Dirty Little Secrets of AWS

These all are from my personal perspective:

1. VPC Is Not Well Understood (FAIL)

This is the biggest one in my mind. Amazon’s security model is all new to traditional ops folks. Many customers I see deploy in “classic EC2”. Other’s deploy haphazerdly in their own VPC, without a clear plan.

The best practices are to have one or more VPCs, with private & public subnet. Put databases in private, and webservers in public. Then create a jump box in the public subnet, and funnel all ssh connections through there, allow any source IP, use users for authentication & auditing (only on this box), then use google-authenticator for 2factor at the command line. It also provides an easy way to decommission accounts, and lock out users who leave the company.

However, most customers have done little of this, or a mixture but not all of it. So, GETTING TO BEST PRACTICES around vpc, would mean deploying a vpc as described, then moving each and every one of your boxes & services over there. Imagine the risk to production services. Imagine the chances of error, even if you’re using Chef or your own standardized AMIs.

Also: Are we fast approaching cloud-mageddon?

2. Feature Fatigue (FAIL)

Another problem is a sort of “paradox of choice”. That is that Amazon is releasing so many new offerings so quickly, few engineers know it all. So, you find a lot of shops implementing things wrong because they didn’t understand a feature. In other words, AWS already solved the problem.

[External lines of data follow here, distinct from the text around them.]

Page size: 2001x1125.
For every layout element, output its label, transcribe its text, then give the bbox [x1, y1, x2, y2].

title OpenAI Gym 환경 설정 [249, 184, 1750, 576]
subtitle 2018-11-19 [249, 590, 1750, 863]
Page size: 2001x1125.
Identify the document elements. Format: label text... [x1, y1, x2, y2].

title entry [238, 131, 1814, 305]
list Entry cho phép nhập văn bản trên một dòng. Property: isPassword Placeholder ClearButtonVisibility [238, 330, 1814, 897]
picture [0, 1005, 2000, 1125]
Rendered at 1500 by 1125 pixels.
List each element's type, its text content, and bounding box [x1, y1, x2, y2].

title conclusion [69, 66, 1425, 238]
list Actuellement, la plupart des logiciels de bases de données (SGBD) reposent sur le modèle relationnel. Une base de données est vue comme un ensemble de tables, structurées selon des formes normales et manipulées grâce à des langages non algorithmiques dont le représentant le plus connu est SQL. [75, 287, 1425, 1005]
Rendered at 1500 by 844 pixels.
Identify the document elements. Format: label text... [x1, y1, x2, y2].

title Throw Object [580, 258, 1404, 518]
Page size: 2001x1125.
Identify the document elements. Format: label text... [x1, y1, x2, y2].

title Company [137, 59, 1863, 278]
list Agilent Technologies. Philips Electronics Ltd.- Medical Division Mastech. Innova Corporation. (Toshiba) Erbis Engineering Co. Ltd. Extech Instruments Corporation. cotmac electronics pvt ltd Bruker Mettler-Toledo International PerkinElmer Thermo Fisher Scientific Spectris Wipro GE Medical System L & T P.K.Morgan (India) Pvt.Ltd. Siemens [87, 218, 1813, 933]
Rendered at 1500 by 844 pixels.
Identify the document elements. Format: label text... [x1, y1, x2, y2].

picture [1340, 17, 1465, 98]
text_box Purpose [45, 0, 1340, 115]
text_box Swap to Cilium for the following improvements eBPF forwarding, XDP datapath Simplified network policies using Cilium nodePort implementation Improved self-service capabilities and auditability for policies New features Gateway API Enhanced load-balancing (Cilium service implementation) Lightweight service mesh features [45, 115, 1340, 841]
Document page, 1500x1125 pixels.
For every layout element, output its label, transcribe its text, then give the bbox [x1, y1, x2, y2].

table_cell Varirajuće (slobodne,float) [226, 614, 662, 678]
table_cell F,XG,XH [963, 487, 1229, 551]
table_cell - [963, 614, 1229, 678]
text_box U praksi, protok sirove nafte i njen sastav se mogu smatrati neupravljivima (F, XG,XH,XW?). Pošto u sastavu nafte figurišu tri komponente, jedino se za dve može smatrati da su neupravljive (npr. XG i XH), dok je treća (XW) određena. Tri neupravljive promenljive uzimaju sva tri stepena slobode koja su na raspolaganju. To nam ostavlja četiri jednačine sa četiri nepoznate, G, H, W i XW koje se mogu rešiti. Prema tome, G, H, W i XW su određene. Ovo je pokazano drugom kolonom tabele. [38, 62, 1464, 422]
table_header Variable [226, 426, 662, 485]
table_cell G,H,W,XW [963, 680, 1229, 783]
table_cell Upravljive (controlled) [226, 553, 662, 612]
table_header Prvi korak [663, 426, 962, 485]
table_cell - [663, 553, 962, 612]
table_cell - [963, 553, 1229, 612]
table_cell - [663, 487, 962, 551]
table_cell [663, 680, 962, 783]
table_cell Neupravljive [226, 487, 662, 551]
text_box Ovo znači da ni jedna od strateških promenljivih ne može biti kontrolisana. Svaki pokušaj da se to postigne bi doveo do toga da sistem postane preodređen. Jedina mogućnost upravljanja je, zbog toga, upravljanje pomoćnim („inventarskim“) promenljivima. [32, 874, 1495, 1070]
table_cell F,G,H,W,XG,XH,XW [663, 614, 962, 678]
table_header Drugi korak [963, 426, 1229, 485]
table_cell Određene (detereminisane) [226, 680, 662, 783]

OpenRoad comes to mind. They’ve got media files on the filesystem, when S3 is plainly Amazon’s purpose-built service for this.

Is AWS too complex for small dev teams & startups?

3. Required Redundancy & Automation (FAIL)

The model here is what Netflix has done with ChaosMonkey. They literally knock machines offline to test their setup. The problem is detected, and new hardware is brought online automatically. Deploying across AZs is another example. As Amazon says, we give you the tools, it’s up to you to implement the resiliency.

But few firms do this. They’re deployed on Amazon as if it’s a traditional hosting platform. So, they’re at risk in various ways. Of Amazon outages. Of hardware problems under the VMs. Of EBS network issues, of localized outages, etc.

Read: Is Amazon too big to fail?

4. Lambda (WIN)

I went to the serverless conference a week ago. It was exciting to see what is happening. It is truly the *bleeding edge* of the cloud. IBM & Azure & Google all have a serverless offering now.

The potential here is huge. Eliminating *ALL* of the server management headaches, from packages to config management & scaling, hiding all of that could have a huge upside. What’s more, it takes the on-demand model even further. You have no compute running idle until you hit an endpoint. Cost savings could be huge. Wonder if it has the potential to cannibalize Amazon’s own EC2 … we’ll see.

Charity Majors wrote a very good critical piece – WTF is Operations? #serverless

Patrick Dubois

From serverless to Service Full – How the mindset of devops is evolving from Patrick Debois

Also: Is the difference between dev & ops a four-letter word?

5. Redshift (WIN)

Seems like *everybody* is deploying a data warehouse on Redshift these days. It’s no wonder, because they already have their transactional database, their web backend on RDS of some kind. So, it makes sense that Amazon would build an offering for reporting.

I’ve heard customers rave about reports that took 10 hours on MySQL to run in under a minute on Redshift. It’s not surprising because MySQL wasn’t built for the size of servers it’s being deployed on today. So, it doesn’t make good use of all that memory. Even with SSD drives, query plans can execute badly.

Conclusion

AWS has some dirty little secrets, but also some bright spots. The biggest issue is that many customers don’t fully understand Amazon’s security model, particularly with VPC. Feature fatigue is also a problem, with so many new offerings being released quickly. Required redundancy and automation are often neglected, leaving firms at risk. However, Lambda and Redshift are big wins for AWS. Lambda eliminates server management headaches, while Redshift offers fast reporting capabilities.